About
Kaylan Buteyn’s work investigates physical representations of generational care through paintings, quilts, domestic textiles, abstraction and collage. She has exhibited in solo and group exhibitions at galleries that include Peep Space in Tarrytown, NY, Ground Floor Gallery in Nashville, TN, Janice Charach Gallery in Detroit, MI, Spilt Milk in Edinburgh, Scotland, among others. She has been the recipient of artist grants from the Indiana Arts Commission and Metro Arts Nashville and her work has been featured in publications including Milked Mag and Create Magazine.
In 2019, as a social extension of her art practice, Kaylan founded the Artist/Mother Podcast, sharing interviews of working artists who are mothers. Kaylan has spent the last 7 years facilitating community for artists in many forms including creating exhibition opportunities for artists worldwide, organizing a critique group program for hundreds of participants, facilitating virtual programming, in-person artist retreats and more. Kaylan is the founder of the Kinhouse Artist Residency and co-directs Kinhouse Gallery in Fort Wayne, IN. She holds a BA in Communications and a BA in Studio Art from Houghton College and an MFA from the New Hampshire Institute of Art. She lives with her partner and their 3 children in Fort Wayne, IN.
Artist Statement:
The art I make functions as portals; linking people, places and perceptions. I believe materials hold memory and through my art practice I investigate physical representations of generational care. My process is multi-faceted including quilting, sewing, painting, dying, gluing, stitching and more; creating layered compositions often stretched as paintings, built up on panels, or installed as hanging quilts. I include domestic textiles from my Grandmother’s generation that root the work in the past but I combine them with the language of paint and abstraction in a modern way.
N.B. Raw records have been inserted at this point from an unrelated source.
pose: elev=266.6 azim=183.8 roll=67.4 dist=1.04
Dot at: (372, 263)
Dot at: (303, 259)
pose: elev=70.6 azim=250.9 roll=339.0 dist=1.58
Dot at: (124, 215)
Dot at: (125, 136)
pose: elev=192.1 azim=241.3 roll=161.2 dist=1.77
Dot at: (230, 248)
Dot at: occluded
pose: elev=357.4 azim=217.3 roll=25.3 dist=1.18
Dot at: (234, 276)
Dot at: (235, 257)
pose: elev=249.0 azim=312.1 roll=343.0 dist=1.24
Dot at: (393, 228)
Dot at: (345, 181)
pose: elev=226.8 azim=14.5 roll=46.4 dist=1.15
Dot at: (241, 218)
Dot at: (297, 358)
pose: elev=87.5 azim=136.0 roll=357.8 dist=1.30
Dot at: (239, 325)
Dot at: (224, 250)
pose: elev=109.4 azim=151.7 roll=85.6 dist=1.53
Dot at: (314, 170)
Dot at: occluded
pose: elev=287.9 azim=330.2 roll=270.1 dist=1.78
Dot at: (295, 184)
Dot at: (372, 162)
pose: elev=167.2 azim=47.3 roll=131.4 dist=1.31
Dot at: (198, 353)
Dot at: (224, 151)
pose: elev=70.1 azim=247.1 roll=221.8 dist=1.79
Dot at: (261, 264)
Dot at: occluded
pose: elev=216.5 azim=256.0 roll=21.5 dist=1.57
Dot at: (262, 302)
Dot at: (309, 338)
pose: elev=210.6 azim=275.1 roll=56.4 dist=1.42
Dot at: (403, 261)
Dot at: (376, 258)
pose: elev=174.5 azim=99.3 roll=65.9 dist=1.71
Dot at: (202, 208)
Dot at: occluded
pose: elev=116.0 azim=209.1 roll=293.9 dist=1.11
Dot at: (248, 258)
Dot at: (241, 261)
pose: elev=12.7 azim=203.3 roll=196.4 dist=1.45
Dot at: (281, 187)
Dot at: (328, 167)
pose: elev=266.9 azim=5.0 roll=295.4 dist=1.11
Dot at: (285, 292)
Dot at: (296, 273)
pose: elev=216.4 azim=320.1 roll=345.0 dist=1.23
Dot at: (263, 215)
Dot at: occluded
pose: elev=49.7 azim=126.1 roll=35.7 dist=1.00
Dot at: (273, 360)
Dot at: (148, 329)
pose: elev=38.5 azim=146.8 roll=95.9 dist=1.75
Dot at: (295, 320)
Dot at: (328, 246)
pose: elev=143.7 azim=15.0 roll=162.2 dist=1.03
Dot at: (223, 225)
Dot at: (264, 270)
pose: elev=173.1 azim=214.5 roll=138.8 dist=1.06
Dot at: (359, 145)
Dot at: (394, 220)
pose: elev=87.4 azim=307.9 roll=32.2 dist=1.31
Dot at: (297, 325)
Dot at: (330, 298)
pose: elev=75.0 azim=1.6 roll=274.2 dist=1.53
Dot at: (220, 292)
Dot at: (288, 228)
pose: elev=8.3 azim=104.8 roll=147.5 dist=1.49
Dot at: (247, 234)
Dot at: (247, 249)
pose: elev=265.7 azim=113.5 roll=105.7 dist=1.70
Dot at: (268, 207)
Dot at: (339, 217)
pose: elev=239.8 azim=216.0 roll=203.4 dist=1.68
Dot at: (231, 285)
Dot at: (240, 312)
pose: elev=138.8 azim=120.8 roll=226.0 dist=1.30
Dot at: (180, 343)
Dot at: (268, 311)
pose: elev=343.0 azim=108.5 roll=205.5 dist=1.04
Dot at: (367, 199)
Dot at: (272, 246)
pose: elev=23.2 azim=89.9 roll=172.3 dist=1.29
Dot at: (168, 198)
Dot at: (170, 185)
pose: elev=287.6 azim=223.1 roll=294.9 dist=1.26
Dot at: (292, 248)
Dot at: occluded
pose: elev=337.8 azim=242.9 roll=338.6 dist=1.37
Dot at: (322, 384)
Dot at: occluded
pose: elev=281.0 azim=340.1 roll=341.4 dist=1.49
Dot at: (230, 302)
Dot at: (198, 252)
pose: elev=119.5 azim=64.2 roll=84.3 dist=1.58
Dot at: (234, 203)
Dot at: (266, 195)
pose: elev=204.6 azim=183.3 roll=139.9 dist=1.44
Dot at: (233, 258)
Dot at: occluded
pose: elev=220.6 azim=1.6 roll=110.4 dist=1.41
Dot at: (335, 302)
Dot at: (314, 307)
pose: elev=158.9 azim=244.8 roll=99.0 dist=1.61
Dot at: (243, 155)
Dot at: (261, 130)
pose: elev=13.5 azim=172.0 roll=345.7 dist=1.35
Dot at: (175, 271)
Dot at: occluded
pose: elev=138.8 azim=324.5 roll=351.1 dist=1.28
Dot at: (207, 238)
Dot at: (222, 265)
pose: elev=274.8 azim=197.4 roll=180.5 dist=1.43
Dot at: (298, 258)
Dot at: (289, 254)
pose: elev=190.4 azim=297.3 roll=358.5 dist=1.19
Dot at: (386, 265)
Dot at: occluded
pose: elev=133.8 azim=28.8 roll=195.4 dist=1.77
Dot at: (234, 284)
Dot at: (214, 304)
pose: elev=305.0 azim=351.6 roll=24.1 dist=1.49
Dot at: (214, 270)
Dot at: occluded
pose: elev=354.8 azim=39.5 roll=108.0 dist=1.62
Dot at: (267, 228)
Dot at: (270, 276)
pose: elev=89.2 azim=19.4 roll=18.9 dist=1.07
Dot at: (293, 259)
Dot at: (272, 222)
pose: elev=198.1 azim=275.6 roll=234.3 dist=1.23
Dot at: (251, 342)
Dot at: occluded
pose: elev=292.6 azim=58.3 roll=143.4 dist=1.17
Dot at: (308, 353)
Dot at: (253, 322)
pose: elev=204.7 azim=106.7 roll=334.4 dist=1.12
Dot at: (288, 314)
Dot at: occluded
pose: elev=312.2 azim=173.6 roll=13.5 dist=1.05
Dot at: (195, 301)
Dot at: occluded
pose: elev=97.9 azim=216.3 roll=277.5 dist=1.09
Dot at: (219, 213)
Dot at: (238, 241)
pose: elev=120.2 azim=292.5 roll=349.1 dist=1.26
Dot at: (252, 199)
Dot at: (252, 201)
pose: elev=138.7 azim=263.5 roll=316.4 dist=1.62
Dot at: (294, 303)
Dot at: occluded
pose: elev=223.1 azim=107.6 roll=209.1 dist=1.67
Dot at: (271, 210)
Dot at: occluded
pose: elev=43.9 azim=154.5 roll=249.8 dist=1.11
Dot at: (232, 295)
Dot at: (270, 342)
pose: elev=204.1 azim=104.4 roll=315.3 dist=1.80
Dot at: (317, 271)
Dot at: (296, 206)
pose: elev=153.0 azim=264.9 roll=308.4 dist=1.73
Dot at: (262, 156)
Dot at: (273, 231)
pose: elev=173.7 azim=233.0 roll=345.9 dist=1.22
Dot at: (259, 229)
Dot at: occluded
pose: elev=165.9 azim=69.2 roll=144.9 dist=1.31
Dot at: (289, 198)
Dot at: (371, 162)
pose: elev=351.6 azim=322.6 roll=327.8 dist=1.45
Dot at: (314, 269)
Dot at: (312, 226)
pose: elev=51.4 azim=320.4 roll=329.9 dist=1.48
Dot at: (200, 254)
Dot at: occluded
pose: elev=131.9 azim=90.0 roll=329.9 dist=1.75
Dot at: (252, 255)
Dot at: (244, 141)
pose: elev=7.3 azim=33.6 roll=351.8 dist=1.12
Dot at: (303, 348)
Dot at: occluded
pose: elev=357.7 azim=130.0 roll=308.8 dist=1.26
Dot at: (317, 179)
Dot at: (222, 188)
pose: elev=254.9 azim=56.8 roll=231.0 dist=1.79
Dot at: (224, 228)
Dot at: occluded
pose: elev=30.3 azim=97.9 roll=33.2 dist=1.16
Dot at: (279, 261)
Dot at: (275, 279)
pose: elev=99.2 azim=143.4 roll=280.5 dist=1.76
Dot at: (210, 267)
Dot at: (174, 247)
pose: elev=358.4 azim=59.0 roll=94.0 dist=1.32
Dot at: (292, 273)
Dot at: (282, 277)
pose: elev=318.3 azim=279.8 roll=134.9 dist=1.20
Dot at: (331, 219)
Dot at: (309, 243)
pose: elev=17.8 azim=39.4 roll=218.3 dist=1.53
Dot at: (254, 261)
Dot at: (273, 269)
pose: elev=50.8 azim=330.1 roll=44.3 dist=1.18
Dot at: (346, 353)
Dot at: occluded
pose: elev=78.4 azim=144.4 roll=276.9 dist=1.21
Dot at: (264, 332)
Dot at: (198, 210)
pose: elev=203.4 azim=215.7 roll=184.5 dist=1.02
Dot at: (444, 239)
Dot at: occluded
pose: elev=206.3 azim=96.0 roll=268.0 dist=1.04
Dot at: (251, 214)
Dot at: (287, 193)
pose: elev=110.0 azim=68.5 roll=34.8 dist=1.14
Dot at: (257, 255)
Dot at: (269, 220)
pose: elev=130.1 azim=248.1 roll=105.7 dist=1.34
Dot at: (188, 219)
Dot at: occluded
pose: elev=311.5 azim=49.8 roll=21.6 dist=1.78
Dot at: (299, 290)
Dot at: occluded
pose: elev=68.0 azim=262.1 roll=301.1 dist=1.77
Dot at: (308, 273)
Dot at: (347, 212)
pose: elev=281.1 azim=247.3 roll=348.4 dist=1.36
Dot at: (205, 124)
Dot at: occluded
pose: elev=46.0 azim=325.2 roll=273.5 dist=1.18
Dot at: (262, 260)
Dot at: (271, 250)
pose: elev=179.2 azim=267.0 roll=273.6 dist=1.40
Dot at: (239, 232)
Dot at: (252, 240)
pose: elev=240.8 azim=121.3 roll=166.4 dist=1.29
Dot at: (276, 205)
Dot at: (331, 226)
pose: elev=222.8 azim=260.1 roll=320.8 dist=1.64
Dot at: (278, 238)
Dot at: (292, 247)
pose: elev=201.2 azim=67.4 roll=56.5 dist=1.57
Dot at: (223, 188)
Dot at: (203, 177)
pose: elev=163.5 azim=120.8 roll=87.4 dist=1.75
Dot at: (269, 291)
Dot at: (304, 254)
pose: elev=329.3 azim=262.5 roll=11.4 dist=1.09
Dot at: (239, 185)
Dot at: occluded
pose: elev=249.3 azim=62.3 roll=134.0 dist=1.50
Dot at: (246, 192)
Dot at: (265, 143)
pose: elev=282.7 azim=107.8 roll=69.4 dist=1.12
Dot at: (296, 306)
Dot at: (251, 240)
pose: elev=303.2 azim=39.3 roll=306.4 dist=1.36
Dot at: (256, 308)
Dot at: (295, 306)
Bold color and heavily applied paint juxtaposes ripped, faded and torn fabric. The work serves as an investigation of knowing, of rooting, of finding – myself, my memories, my mother, aunts and grandmothers. How can one life deteriorate as another begins? How do generations intertwine and intersect? Can color and fabric combine in ways that reflect notions of our future and past selves? How do beings exist in overlapping segments of time and space, like textiles collaged or sewn together, old and new? I am cultivating a collective knowing, a continual conversation, and investigating my generational legacy through craft, textile, paint and collage.